The country’s opioid epidemic has taken another human toll—an increase in human trafficking cases.

Traffickers are using the desperation that comes with addiction to exploit victims, mostly women, forcing them into prostitution, according to The Berkshire Eagle.

In Massachusetts, trafficking is taking place even in rural areas such as the Berkshires in the western part of the state, Attorney General Maura Healey told the newspaper. A New York man was arrested in a Lee, Massachusetts, Super 8 motel room last month in the first case of human trafficking in Berkshire County. He was charged with trafficking a Vermont woman, identified as Victim No. 2, supplying her with drugs and selling her for sex via online advertisements.

RELATED: Physicians uniquely positioned to help victims of human trafficking

It’s a combination of a relatively new problem, widespread opioid addition, with one of the world’s oldest crimes: prostitution, the Eagle reported. Traffickers are earning enormous profits by exploiting those with addictions.

"[Traffickers] learn that it's very lucrative to sell a girl. Drugs you can only sell once; a girl you can sell over and over again,” Lisa Goldblatt Grace, director and co-founder of My Life My Choice, a Boston nonprofit focused on combating the commercial sexual exploitation of adolescents, told the newspaper. It’s a growing problem, according to law enforcement authorities, with traffickers going after those with drug addiction problems in calculated ways.
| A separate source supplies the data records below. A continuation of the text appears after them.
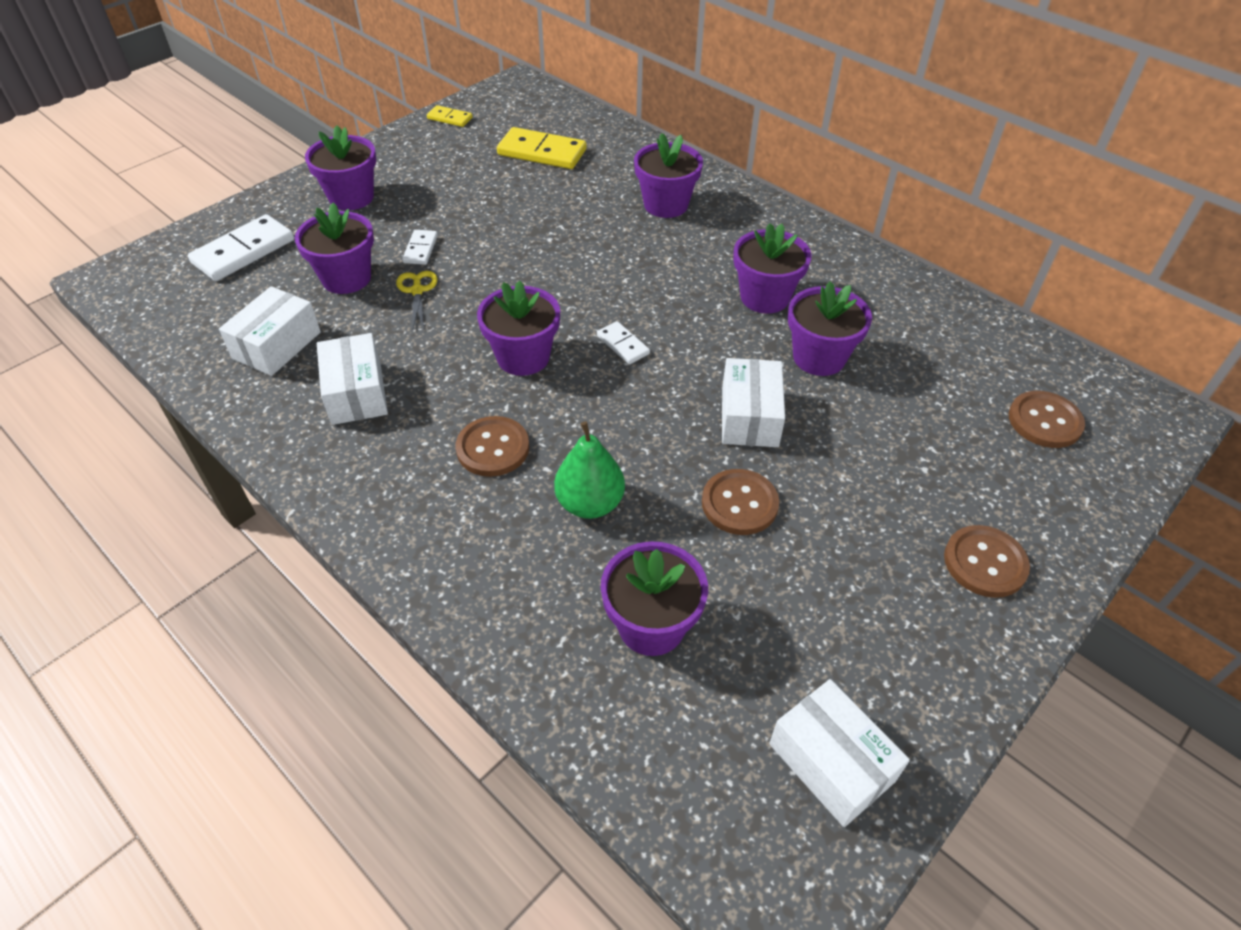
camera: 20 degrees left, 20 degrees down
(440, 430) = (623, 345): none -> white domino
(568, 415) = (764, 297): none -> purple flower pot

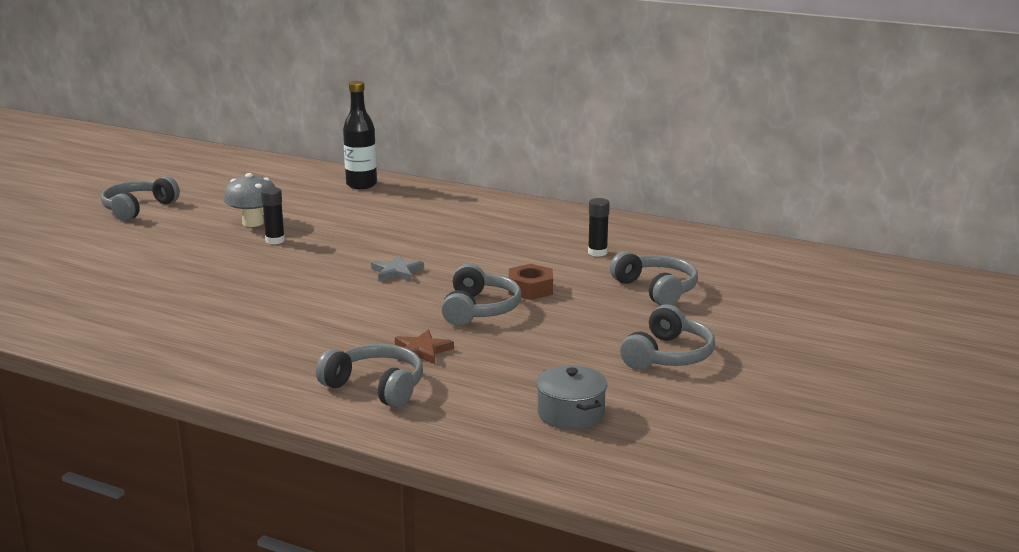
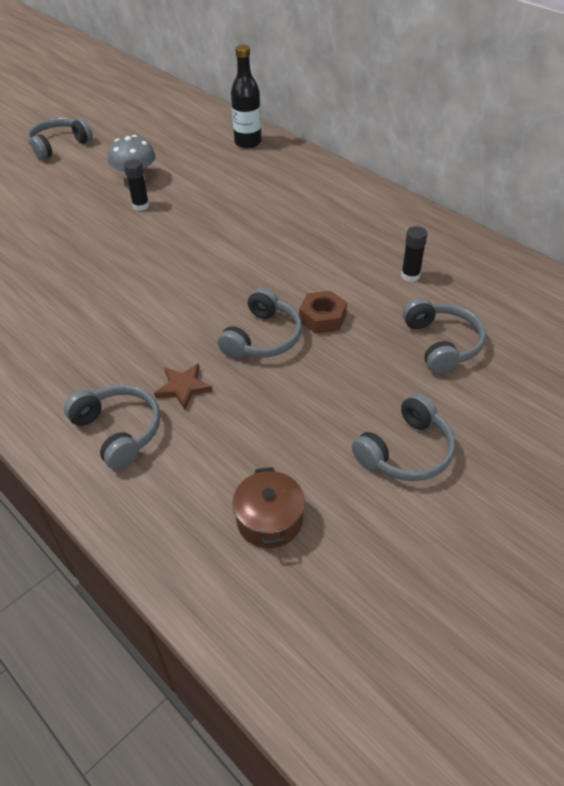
camera: 20 degrees right, 25 degrees up
(396, 272) = (217, 268): grey star -> none
(570, 414) = (269, 520): grey pot -> brown pot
Traffickers have even parked outside methadone clinics and lured women with promises of drugs, food and housing, according to Healey.

As FiercePracticeManagement previously reported, physicians are in a unique position to help victims of human trafficking as they are likely to encounter them in emergency rooms and clinics while seeking healthcare. Physicians, therefore, are being trained to recognize the signs that someone may be a victim of human trafficking.